Work order:
Starting from the top of the entries below and ending with the line containing "9: (71, 306, 3.76)", restate every line word for word, pictures omitted.

== Segment start ==

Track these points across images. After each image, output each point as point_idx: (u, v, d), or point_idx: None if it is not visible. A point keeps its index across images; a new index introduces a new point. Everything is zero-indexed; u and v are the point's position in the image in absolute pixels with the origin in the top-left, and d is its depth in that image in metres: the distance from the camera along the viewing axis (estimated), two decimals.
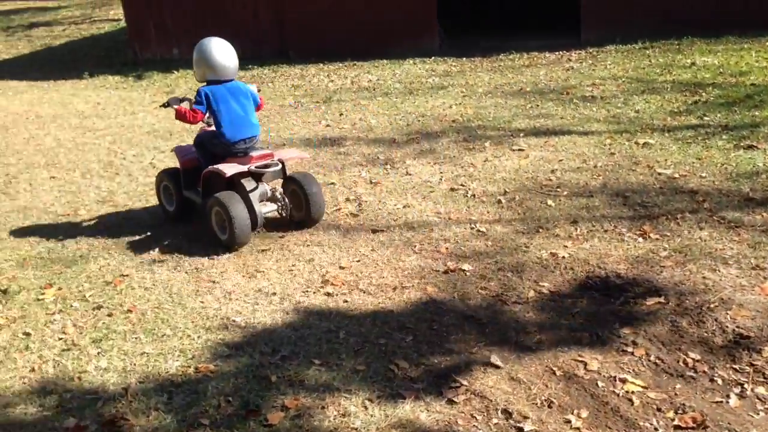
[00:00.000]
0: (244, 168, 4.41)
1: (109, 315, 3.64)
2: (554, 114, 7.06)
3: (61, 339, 3.42)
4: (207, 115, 4.54)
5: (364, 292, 3.72)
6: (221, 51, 4.55)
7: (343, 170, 5.85)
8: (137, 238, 4.70)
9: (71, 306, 3.76)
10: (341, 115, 7.77)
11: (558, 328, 3.24)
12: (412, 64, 10.32)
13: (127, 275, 4.11)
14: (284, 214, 4.62)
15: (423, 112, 7.57)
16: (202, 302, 3.72)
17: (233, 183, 4.49)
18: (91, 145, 7.24)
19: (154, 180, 5.12)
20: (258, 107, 4.72)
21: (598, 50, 9.98)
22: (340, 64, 10.60)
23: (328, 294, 3.73)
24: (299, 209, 4.65)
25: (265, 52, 11.56)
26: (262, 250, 4.33)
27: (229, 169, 4.37)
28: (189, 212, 4.94)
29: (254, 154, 4.48)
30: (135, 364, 3.15)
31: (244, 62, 11.11)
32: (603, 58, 9.55)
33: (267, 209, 4.63)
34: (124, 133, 7.68)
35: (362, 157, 6.19)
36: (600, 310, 3.36)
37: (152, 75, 11.04)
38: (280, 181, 4.79)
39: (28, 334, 3.49)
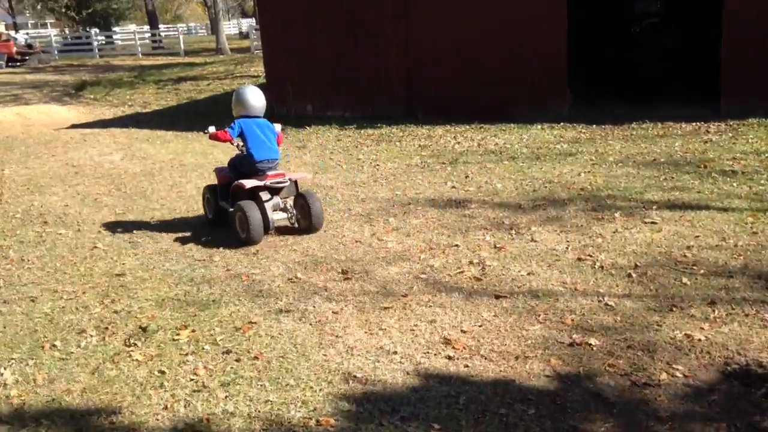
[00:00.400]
0: (261, 183, 5.84)
1: (237, 360, 3.78)
2: (690, 187, 6.80)
3: (192, 380, 3.58)
4: (238, 140, 5.97)
5: (485, 359, 3.68)
6: (253, 96, 6.08)
7: (467, 233, 5.86)
8: (266, 287, 4.87)
9: (203, 348, 3.93)
10: (467, 177, 7.82)
11: (692, 416, 3.06)
12: (539, 129, 10.28)
13: (255, 322, 4.26)
14: (293, 222, 6.06)
15: (550, 179, 7.49)
16: (324, 355, 3.79)
17: (253, 194, 5.90)
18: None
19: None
20: (278, 140, 6.14)
21: (739, 123, 9.58)
22: (467, 126, 10.72)
23: (449, 357, 3.71)
24: (305, 219, 6.03)
25: (394, 112, 11.87)
26: (385, 308, 4.37)
27: (249, 183, 5.81)
28: (223, 219, 6.23)
29: (270, 173, 5.94)
30: (260, 411, 3.23)
31: (373, 120, 11.54)
32: (744, 131, 9.15)
33: (278, 217, 6.01)
34: None
35: (487, 220, 6.18)
36: (739, 400, 3.15)
37: (286, 129, 11.51)
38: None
39: (163, 372, 3.67)
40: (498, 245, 5.48)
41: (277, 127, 6.20)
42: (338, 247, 5.68)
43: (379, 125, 11.22)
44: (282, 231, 6.13)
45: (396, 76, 11.92)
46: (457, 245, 5.55)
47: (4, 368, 3.81)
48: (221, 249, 5.77)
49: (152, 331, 4.19)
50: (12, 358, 3.93)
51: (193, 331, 4.17)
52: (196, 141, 11.21)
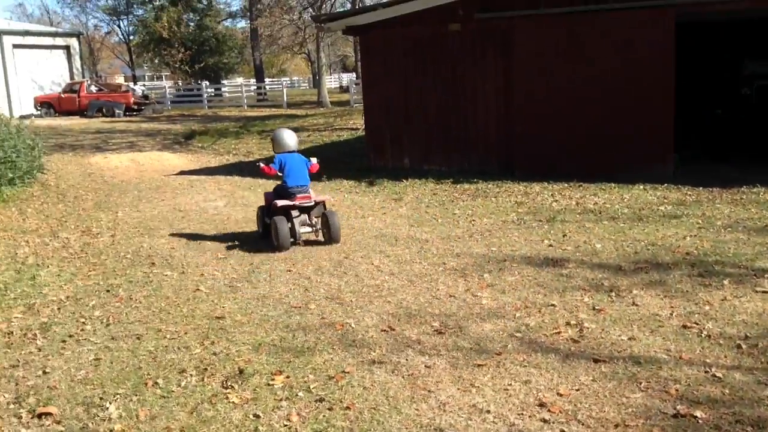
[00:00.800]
0: (291, 203, 7.54)
1: (330, 409, 3.80)
2: None
3: (285, 425, 3.62)
4: (279, 172, 7.71)
5: (582, 425, 3.55)
6: (288, 136, 7.97)
7: (564, 293, 5.73)
8: (360, 337, 4.90)
9: (297, 395, 3.97)
10: (564, 236, 7.68)
11: None
12: (642, 190, 10.02)
13: (348, 372, 4.28)
14: (318, 236, 7.79)
15: (653, 241, 7.25)
16: (416, 409, 3.76)
17: (286, 211, 7.53)
18: (324, 244, 7.76)
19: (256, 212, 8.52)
20: (311, 169, 7.90)
21: None
22: (565, 184, 10.57)
23: (545, 420, 3.61)
24: (327, 232, 7.68)
25: (491, 167, 11.87)
26: (478, 365, 4.31)
27: (281, 202, 7.52)
28: (268, 232, 7.66)
29: (300, 195, 7.63)
30: None
31: (470, 175, 11.57)
32: None
33: (304, 230, 7.69)
34: (353, 235, 8.16)
35: (585, 281, 6.03)
36: None
37: (383, 182, 11.72)
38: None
39: (257, 416, 3.73)
40: (597, 307, 5.33)
41: (314, 160, 8.04)
42: (432, 301, 5.67)
43: (475, 180, 11.23)
44: (375, 278, 6.19)
45: (494, 132, 11.95)
46: (553, 305, 5.43)
47: (110, 403, 3.97)
48: (317, 297, 5.86)
49: (249, 374, 4.28)
50: (117, 393, 4.10)
51: (288, 377, 4.23)
52: None
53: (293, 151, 7.87)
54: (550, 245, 7.32)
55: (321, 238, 7.79)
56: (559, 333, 4.84)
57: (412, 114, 12.67)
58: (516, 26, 11.48)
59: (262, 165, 8.07)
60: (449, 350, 4.59)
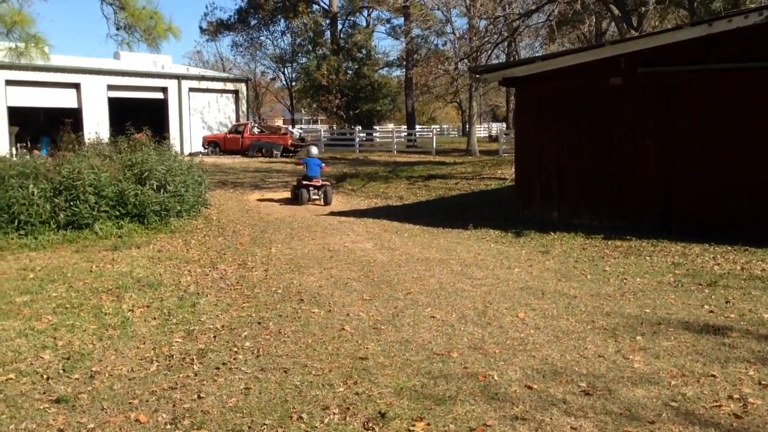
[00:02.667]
0: (307, 182, 16.15)
1: None
2: None
3: None
4: (303, 166, 16.73)
5: None
6: (312, 151, 17.17)
7: (726, 363, 5.33)
8: (502, 390, 4.79)
9: None
10: (727, 302, 7.17)
11: None
12: None
13: (489, 426, 4.19)
14: (320, 200, 16.11)
15: None
16: None
17: (306, 187, 16.13)
18: (469, 292, 7.72)
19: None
20: (322, 168, 16.72)
21: None
22: (729, 247, 9.90)
23: None
24: (325, 199, 16.05)
25: (645, 225, 11.36)
26: None
27: (303, 182, 16.21)
28: (296, 197, 16.11)
29: (314, 180, 16.15)
30: None
31: (622, 232, 11.11)
32: None
33: (315, 196, 16.23)
34: (498, 285, 8.06)
35: (750, 353, 5.58)
36: None
37: (530, 234, 11.52)
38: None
39: None
40: (763, 382, 4.91)
41: (323, 164, 16.76)
42: (579, 360, 5.46)
43: (628, 237, 10.77)
44: (520, 331, 6.05)
45: (651, 189, 11.46)
46: (713, 375, 5.06)
47: None
48: (460, 346, 5.81)
49: (390, 418, 4.30)
50: (264, 424, 4.24)
51: (428, 424, 4.21)
52: (442, 237, 11.58)
53: (313, 157, 16.83)
54: (711, 311, 6.86)
55: (321, 202, 16.25)
56: (719, 406, 4.50)
57: (563, 167, 12.43)
58: (681, 81, 11.05)
59: (299, 161, 17.79)
60: (597, 413, 4.39)
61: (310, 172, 16.17)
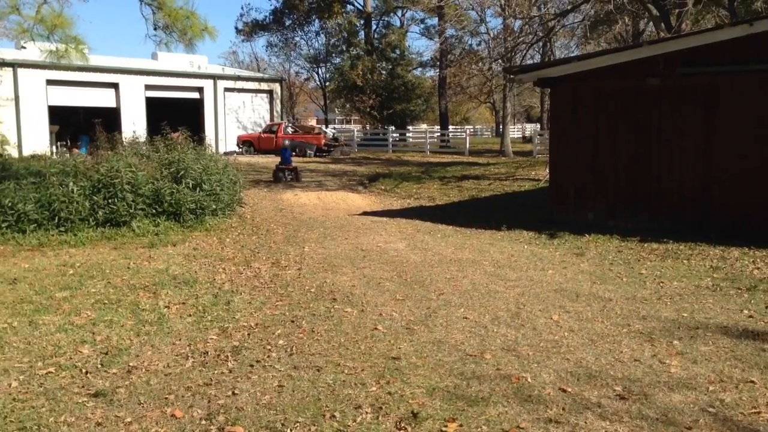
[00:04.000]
0: (282, 166, 21.96)
1: None
2: None
3: None
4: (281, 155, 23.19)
5: None
6: (287, 145, 25.51)
7: (765, 369, 5.23)
8: (536, 392, 4.76)
9: None
10: (767, 307, 7.03)
11: None
12: None
13: (522, 428, 4.17)
14: (291, 180, 21.38)
15: None
16: None
17: (282, 170, 21.74)
18: (502, 293, 7.68)
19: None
20: (293, 156, 24.00)
21: None
22: None
23: None
24: (297, 179, 21.64)
25: (683, 228, 11.19)
26: None
27: (280, 166, 22.02)
28: (276, 178, 21.32)
29: (287, 164, 22.09)
30: None
31: (658, 235, 10.95)
32: None
33: (288, 177, 21.53)
34: (532, 287, 8.00)
35: None
36: None
37: (564, 235, 11.42)
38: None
39: None
40: None
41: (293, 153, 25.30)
42: (614, 363, 5.40)
43: (665, 240, 10.61)
44: (553, 333, 6.00)
45: (690, 191, 11.28)
46: (752, 381, 4.97)
47: (291, 430, 4.15)
48: (493, 347, 5.79)
49: (422, 418, 4.29)
50: (297, 422, 4.27)
51: (461, 425, 4.20)
52: (475, 237, 11.53)
53: (287, 148, 23.92)
54: (750, 316, 6.73)
55: (293, 181, 21.01)
56: (758, 413, 4.42)
57: (599, 168, 12.30)
58: (721, 82, 10.86)
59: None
60: (632, 418, 4.34)
61: (283, 158, 22.44)
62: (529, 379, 5.03)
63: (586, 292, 7.74)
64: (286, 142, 26.68)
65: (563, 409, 4.49)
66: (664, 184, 11.56)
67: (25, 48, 25.85)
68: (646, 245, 10.45)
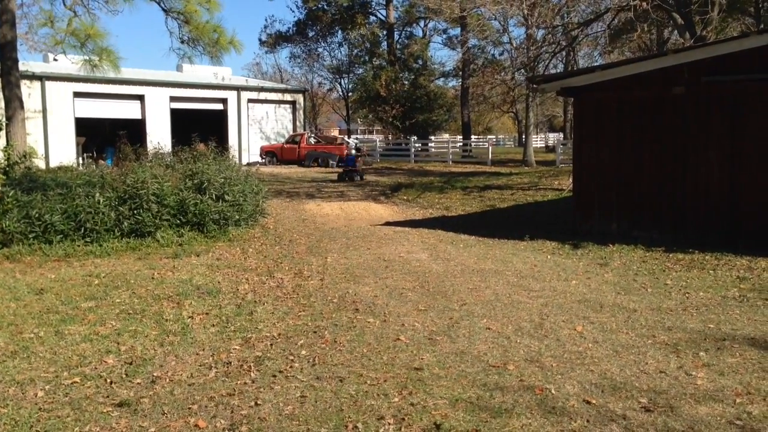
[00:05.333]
0: (349, 168, 25.74)
1: None
2: None
3: None
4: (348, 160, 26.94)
5: None
6: (351, 147, 28.70)
7: None
8: (560, 404, 4.72)
9: None
10: None
11: None
12: None
13: None
14: (359, 179, 25.47)
15: None
16: None
17: (349, 171, 25.84)
18: (525, 304, 7.63)
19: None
20: (357, 160, 26.54)
21: None
22: None
23: None
24: (361, 177, 25.81)
25: (709, 238, 11.04)
26: None
27: (345, 169, 26.34)
28: (350, 179, 25.00)
29: (354, 167, 25.60)
30: None
31: (684, 245, 10.82)
32: None
33: (356, 177, 25.19)
34: (555, 298, 7.94)
35: None
36: None
37: (588, 245, 11.33)
38: None
39: None
40: None
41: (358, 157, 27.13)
42: (639, 375, 5.34)
43: (690, 251, 10.49)
44: (577, 344, 5.95)
45: (716, 201, 11.14)
46: None
47: None
48: (516, 358, 5.75)
49: (445, 429, 4.28)
50: None
51: None
52: (497, 248, 11.49)
53: (351, 155, 26.52)
54: None
55: (360, 180, 24.91)
56: None
57: (624, 178, 12.20)
58: (747, 91, 10.73)
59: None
60: (658, 430, 4.29)
61: (348, 162, 26.43)
62: (553, 391, 4.99)
63: (611, 303, 7.67)
64: (353, 149, 28.07)
65: (587, 421, 4.44)
66: (689, 194, 11.43)
67: (56, 60, 26.32)
68: (671, 255, 10.34)
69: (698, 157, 11.31)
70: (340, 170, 27.09)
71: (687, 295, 8.04)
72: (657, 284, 8.62)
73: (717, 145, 11.11)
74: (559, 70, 34.06)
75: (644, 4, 19.48)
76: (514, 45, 35.97)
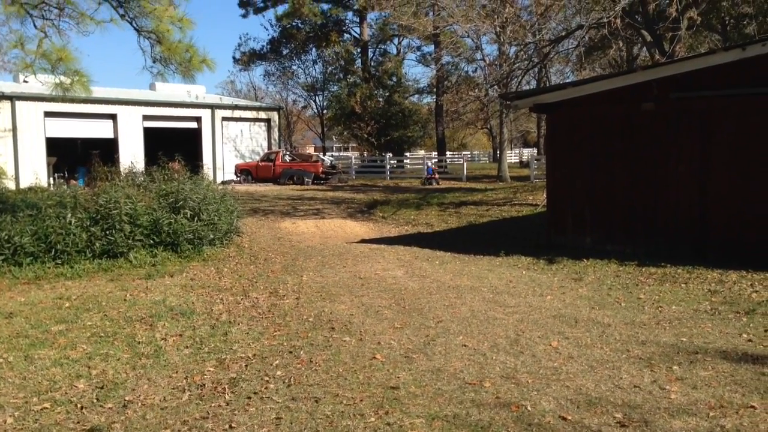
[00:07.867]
0: (429, 176, 28.31)
1: None
2: None
3: None
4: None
5: None
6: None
7: (766, 394, 5.20)
8: (536, 421, 4.72)
9: None
10: (766, 331, 7.00)
11: None
12: None
13: None
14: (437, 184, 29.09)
15: None
16: None
17: (429, 179, 28.79)
18: (501, 320, 7.65)
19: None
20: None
21: None
22: (767, 275, 9.69)
23: None
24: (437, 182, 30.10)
25: (680, 251, 11.17)
26: None
27: (426, 177, 28.38)
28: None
29: (432, 175, 26.78)
30: None
31: (656, 259, 10.94)
32: None
33: (435, 183, 27.74)
34: (531, 313, 7.97)
35: None
36: None
37: (562, 260, 11.41)
38: None
39: None
40: None
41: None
42: (614, 390, 5.36)
43: (662, 264, 10.60)
44: (552, 360, 5.97)
45: (686, 215, 11.29)
46: (753, 407, 4.94)
47: None
48: (492, 375, 5.75)
49: None
50: None
51: None
52: (473, 264, 11.52)
53: (431, 168, 31.37)
54: (750, 340, 6.70)
55: (437, 185, 29.12)
56: None
57: (596, 193, 12.33)
58: (715, 106, 10.92)
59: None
60: None
61: (428, 171, 31.13)
62: (529, 407, 5.00)
63: (585, 318, 7.71)
64: (429, 163, 32.74)
65: None
66: (661, 208, 11.58)
67: (27, 82, 26.00)
68: (644, 269, 10.44)
69: (668, 171, 11.46)
70: (315, 188, 27.32)
71: (660, 308, 8.11)
72: (630, 298, 8.69)
73: (687, 159, 11.28)
74: (531, 87, 34.41)
75: (617, 21, 19.78)
76: (487, 62, 36.30)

== Segment end ==

Solution below:
Track these points across images. After each image, output each point as point_idx: (u, v, d), or point_idx: None if it is not visible. A point keeps its index across images; a new index introduces a new point. Everything is zero-indexed; u and v are the point's position in the image in absolute pixels with the origin in the top-left, and d is its depth in that image in metres: the distance from the camera along the viewing axis (estimated), two decimals.
[00:00.000]
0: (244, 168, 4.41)
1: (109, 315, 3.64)
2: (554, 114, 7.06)
3: (61, 339, 3.42)
4: (207, 115, 4.54)
5: (364, 292, 3.72)
6: (221, 51, 4.55)
7: (343, 170, 5.85)
8: (137, 238, 4.70)
9: (71, 306, 3.76)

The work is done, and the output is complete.